Sono reduci da ben 15 sold out negli Stati Uniti e ora i tre ragazzi de Il Volo – Piero Barone, Ignazio Boschetto e Gianluca Ginoble – si preparano a portare Notte Magica – A Tribute To The Three Tenors in Italia e in Europa. Non solo: i tre ragazzi sbarcheranno al cinema il 15 giugno con Notte Magica – un film concerto che ripercorrerà le tappe del loro tour – e promettono che a fine anno si chiuderanno in studio per lavorare al nuovo album. Piero, Ignazio e Gianluca hanno personalmente parlato dei loro progetti futuri nel corso di un incontro con la stampa. Ecco cosa hanno anticipato.

Il progetto dei Tre Tenori. «Qualcuno potrà pensare che abbiamo peccato di presunzione con questo progetto, perché è un tipo di musica diverso, che richiede tanti anni di studio. Non volevamo paragonarci ai grandi tenori o ai grandi della musica lirica, però era l’unico modo per far arrivare questo genere musicale a chi non l’ha mai sentito e ai più giovani. I teatri lirici sono frequentati da persone adulte, se non anziane. Quindi, come fece Pavarotti a Central Park, abbiamo voluto far conoscere questa musica a tutti. Era il nostro obiettivo. Non aspiriamo a cantare a La Scala, abbiamo solo sfruttato la nostra fama dopo Sanremo per far conoscere qualcosa in più a chi ascoltava Grande amore, che di certo non è paragonabile alla lirica. Siamo nati così, ci abbiamo provato, sta andando bene e ne siamo orgogliosi».

Il prossimo album. «L’ultimo progetto è nato per ricordare questi tre grandi idoli che ci hanno accompagnato nel corso della nostra infanzia fino ad oggi. Ora ci stiamo concentrando sul tour, ma a fine anno inizieremo a ‘rinchiuderci in studio’ per lavorare al nuovo album. Sappiamo che sarà un album importante, sarà una conferma che il nome Il Volo è qualcosa di consolidato, cercando di mantenere la nostra identità. L’impronta sarà la nostra».

Svolta pop? «C’è un progetto pop in ballo, stiamo lavorando con Emilio Estefan per un’idea adatta al mercato latino. Le canzoni in spagnolo stanno spopolando, certo non faremo Despacito (ridono, ndr). Noi abbiamo sempre cantato questo genere, ma siamo capaci anche di cantare in modo pop, anche se non tutti ne sono a conoscenza. Un po’ ci dispiace e forse è arrivata l’ora di far vedere di cosa siamo capaci. Il prossimo anno ascolterete cose che non avete mai sentito da noi».

COMPLETA QUANTO SEGUE:
1/ Indica se ciascuna affermazione concorda con il testo su Il Volo: (a) il film concerto arriverà al cinema il 15 giugno; (b) i tre cantanti aspirano a esibirsi alla Scala; (c) il progetto pop nasce in collaborazione con Emilio Estefan per il mercato latino. Per ognuna rispondi sì o no e riporta le parole decisive del testo.
2/ Cita parola per parola il testo su Il Volo, da "Sono reduci da" fino a "cosa hanno anticipato.".

MATERIALE ESTRATTO:
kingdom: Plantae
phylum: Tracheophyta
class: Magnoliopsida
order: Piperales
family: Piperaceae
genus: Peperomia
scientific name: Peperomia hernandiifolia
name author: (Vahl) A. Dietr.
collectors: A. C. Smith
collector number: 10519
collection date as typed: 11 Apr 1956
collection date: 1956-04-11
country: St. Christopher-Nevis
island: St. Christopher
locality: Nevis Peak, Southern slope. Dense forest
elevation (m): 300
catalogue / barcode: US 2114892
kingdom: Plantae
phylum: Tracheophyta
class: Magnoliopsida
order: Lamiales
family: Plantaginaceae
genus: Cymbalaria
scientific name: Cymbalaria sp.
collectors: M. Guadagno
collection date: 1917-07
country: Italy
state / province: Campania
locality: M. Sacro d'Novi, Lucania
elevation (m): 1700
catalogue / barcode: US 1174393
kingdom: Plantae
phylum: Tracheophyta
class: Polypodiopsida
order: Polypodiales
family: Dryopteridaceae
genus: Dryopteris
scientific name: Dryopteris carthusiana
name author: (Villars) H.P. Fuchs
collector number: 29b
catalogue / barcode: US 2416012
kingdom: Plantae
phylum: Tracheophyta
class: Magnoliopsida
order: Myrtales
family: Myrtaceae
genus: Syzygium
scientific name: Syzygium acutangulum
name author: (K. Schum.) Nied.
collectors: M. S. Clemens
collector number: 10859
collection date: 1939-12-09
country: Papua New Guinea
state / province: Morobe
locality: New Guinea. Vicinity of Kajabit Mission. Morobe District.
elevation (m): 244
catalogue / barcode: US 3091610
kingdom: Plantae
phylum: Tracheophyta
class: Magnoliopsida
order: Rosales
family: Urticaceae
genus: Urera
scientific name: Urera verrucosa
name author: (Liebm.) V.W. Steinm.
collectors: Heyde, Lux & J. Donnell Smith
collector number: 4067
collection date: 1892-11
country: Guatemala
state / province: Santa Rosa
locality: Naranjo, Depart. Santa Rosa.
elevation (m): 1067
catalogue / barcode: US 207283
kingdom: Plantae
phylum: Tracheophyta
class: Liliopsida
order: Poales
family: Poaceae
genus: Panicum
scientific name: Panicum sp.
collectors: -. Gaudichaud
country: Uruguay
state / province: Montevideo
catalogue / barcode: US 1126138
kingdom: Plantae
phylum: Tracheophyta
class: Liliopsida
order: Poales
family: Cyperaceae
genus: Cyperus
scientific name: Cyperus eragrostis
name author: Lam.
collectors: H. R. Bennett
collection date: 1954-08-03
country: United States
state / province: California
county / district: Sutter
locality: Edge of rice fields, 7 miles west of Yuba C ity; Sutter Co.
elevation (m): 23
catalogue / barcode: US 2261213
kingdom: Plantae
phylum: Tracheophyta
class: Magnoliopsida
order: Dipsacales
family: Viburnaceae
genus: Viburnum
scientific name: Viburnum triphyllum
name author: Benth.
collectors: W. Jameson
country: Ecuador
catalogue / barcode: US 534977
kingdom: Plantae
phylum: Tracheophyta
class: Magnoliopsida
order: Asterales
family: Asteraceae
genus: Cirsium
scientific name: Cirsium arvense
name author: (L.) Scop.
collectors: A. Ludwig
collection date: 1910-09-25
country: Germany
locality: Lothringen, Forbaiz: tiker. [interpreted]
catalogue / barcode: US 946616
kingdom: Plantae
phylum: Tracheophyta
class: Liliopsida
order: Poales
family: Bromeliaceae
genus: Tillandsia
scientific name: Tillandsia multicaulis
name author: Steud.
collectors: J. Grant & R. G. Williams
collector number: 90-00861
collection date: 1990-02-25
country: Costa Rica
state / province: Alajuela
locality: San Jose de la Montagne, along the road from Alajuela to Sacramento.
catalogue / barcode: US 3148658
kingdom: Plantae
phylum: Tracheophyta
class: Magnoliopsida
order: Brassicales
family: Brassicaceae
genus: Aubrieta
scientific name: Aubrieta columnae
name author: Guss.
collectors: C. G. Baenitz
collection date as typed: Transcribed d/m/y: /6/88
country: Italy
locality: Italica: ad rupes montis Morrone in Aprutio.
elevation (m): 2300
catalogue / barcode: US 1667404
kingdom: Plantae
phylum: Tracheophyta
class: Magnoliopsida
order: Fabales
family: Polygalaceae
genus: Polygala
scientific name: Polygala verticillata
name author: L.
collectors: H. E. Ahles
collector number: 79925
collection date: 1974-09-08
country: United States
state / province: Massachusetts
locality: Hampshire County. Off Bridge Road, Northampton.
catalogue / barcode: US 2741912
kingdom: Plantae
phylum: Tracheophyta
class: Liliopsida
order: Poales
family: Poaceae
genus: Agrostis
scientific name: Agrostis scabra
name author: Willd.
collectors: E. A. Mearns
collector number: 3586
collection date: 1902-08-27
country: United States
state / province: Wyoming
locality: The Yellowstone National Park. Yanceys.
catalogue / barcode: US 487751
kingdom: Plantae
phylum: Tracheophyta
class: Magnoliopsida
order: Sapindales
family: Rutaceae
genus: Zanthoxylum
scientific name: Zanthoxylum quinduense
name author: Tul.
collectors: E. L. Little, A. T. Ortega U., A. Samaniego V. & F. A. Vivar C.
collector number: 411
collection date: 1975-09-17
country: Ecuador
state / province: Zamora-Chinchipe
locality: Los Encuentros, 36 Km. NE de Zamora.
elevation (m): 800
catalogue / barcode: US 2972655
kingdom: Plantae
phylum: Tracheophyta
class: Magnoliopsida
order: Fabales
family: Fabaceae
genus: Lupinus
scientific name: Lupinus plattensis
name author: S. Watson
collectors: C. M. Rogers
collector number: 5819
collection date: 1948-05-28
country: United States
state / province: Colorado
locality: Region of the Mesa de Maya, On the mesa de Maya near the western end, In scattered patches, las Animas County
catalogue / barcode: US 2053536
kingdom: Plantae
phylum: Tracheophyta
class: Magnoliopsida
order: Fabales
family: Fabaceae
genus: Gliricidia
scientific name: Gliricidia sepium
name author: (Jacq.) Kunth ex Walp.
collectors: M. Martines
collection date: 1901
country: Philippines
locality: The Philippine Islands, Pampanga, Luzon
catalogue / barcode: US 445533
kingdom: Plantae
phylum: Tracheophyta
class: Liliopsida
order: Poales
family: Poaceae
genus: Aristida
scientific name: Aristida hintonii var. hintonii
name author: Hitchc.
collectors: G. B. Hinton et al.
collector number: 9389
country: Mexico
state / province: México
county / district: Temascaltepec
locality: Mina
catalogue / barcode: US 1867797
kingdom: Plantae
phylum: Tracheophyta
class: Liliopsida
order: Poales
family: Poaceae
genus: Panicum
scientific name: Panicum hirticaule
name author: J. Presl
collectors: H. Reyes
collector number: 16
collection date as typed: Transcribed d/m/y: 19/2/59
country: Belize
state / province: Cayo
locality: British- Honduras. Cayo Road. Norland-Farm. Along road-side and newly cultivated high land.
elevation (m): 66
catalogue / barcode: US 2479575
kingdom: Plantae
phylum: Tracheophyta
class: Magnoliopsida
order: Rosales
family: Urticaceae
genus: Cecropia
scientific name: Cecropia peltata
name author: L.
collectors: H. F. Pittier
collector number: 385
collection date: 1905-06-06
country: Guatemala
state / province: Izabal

ESERCIZIO SVOLTO:
1/
(a) Sì: «i tre ragazzi sbarcheranno al cinema il 15 giugno».
(b) No: «Non aspiriamo a cantare a La Scala».
(c) Sì: «stiamo lavorando con Emilio Estefan per un’idea adatta al mercato latino».

2/
Sono reduci da ben 15 sold out negli Stati Uniti e ora i tre ragazzi de Il Volo – Piero Barone, Ignazio Boschetto e Gianluca Ginoble – si preparano a portare Notte Magica – A Tribute To The Three Tenors in Italia e in Europa. Non solo: i tre ragazzi sbarcheranno al cinema il 15 giugno con Notte Magica – un film concerto che ripercorrerà le tappe del loro tour – e promettono che a fine anno si chiuderanno in studio per lavorare al nuovo album. Piero, Ignazio e Gianluca hanno personalmente parlato dei loro progetti futuri nel corso di un incontro con la stampa. Ecco cosa hanno anticipato.